Failure to Develop and Implement Comprehensive Care Plan for Pressure Injury Prevention
Penalty
Summary
The facility failed to develop and implement a comprehensive, person-centered care plan that addressed all of a resident's needs, specifically regarding the prevention of pressure injuries for a resident identified as high risk. Upon admission, the resident had multiple diagnoses, including a wedge compression fracture and end-stage renal disease, and was assessed as cognitively intact but totally dependent on staff for mobility and hygiene. The resident was determined to be at high risk for pressure injuries based on a Braden Scale score of 11 and had no pressure injuries upon admission. Despite the resident's high risk status and total dependence on staff for repositioning and hygiene, documentation revealed repeated refusals by the resident to turn, reposition, and participate in hygiene care over an extended period. Staff documented these refusals and provided education on the risks and benefits of compliance, but the care plan was not updated to address the resident's ongoing refusals or to outline specific interventions for managing these refusals.

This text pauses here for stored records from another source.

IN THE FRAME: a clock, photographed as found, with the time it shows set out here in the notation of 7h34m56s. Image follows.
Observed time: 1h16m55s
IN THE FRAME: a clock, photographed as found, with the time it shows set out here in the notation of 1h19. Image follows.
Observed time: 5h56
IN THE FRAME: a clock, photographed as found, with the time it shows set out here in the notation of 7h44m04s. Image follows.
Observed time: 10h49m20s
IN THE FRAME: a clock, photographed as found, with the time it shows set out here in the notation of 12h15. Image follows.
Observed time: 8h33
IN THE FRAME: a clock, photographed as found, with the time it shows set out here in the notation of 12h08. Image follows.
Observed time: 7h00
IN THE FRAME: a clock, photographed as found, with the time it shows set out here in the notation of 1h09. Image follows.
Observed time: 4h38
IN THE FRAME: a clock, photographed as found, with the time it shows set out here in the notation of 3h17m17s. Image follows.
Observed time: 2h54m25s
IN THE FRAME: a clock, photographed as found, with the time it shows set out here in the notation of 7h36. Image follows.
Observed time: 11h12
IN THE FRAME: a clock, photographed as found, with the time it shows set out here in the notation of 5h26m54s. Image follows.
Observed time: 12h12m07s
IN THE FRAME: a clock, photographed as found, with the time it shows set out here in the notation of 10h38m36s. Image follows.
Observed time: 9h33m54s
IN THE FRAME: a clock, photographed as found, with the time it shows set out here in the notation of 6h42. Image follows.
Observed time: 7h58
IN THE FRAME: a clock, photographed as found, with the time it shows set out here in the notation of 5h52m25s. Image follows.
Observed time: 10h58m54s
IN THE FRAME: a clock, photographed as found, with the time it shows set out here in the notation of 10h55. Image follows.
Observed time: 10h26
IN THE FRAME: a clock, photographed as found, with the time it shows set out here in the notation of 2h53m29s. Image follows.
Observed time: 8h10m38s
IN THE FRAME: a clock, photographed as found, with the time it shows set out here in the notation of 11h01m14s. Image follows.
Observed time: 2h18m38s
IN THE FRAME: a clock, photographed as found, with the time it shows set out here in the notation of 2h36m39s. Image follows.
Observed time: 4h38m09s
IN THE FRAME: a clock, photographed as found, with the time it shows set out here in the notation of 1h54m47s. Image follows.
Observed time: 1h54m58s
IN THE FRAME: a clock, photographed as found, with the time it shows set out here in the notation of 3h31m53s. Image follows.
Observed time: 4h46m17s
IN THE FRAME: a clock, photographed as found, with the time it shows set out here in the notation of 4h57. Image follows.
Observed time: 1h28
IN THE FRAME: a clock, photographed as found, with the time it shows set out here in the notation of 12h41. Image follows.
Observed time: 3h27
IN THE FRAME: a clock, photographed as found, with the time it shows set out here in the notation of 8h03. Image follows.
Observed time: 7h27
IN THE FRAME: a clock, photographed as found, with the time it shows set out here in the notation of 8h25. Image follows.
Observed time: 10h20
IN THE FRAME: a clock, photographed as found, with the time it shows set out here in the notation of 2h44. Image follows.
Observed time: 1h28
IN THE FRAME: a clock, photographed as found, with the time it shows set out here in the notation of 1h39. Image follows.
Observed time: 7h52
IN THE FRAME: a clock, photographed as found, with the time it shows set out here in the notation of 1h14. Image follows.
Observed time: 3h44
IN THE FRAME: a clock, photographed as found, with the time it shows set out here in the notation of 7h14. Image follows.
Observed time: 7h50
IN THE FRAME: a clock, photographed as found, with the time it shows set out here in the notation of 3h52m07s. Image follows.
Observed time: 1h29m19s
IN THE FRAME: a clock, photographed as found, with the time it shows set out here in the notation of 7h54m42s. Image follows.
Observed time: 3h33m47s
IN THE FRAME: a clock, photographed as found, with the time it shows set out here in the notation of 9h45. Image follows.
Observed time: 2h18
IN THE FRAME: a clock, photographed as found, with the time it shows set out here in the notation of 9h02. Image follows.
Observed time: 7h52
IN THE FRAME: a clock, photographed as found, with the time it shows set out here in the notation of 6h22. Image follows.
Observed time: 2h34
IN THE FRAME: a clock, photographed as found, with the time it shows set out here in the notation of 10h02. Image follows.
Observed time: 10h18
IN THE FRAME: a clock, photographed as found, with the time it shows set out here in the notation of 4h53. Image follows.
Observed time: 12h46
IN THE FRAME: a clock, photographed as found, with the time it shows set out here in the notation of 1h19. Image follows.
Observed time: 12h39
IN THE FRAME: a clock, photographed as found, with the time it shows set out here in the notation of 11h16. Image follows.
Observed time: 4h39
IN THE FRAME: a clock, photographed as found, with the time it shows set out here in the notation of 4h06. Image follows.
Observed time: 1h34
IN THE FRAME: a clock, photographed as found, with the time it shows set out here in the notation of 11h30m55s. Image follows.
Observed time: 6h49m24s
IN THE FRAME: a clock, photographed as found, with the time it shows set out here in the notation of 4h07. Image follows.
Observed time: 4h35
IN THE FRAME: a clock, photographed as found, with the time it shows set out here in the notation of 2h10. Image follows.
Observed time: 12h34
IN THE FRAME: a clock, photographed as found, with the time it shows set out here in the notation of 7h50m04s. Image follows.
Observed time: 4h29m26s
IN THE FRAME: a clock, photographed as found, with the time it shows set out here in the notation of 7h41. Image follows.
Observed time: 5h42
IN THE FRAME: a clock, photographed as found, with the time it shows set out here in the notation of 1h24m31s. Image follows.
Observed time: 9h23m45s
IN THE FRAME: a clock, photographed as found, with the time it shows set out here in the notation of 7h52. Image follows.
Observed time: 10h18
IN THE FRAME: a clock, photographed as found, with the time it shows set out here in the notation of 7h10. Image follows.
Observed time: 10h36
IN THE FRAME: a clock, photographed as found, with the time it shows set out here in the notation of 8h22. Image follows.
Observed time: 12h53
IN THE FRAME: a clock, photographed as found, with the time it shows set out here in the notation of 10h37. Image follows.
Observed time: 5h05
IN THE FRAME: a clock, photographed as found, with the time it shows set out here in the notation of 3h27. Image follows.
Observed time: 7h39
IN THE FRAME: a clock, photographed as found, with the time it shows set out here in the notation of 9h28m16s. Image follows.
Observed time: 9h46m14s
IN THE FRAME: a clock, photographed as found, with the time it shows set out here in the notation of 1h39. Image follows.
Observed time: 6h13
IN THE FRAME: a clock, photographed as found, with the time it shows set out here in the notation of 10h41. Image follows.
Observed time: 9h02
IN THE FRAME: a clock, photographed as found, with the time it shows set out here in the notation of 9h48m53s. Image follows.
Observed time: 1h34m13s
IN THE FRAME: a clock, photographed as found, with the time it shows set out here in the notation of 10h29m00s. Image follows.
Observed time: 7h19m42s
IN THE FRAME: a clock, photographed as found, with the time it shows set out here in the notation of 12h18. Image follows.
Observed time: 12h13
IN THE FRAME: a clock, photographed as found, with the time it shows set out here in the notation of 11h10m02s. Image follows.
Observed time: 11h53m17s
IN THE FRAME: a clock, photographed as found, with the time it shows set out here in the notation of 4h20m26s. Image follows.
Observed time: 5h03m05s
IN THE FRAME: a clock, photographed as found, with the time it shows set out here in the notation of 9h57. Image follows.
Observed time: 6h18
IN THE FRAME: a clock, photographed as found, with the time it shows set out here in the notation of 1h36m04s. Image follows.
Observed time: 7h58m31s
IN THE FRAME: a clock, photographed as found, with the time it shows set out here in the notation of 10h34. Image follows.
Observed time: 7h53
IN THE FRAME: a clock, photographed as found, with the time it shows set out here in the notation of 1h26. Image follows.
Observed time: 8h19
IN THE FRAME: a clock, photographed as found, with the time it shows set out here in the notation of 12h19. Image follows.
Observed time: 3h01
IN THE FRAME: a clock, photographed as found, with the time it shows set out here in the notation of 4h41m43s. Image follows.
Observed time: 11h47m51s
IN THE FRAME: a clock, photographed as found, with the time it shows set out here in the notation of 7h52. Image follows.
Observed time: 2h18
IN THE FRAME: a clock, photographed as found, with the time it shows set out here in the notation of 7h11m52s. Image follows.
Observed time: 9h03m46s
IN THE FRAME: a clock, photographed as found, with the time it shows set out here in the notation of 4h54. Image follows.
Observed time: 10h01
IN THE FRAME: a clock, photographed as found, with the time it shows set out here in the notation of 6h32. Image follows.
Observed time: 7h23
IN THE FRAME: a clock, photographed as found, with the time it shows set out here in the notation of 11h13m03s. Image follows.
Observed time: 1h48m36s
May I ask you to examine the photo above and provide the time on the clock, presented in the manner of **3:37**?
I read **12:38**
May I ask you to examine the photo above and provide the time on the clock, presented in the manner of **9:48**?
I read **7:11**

The facility's policy required care plans to include measurable objectives and interventions, including those related to resident refusals, but this was not done in this case. As a result of the lack of a comprehensive care plan addressing the resident's refusals and high risk for pressure injuries, the resident developed an unstageable pressure injury to the coccyx and a deep tissue injury to the right heel, both acquired in-house. Interviews with staff and review of documentation confirmed that the care plan did not reflect the resident's pattern of refusal or provide guidance for staff on how to address these refusals, contributing to the development of the pressure injuries.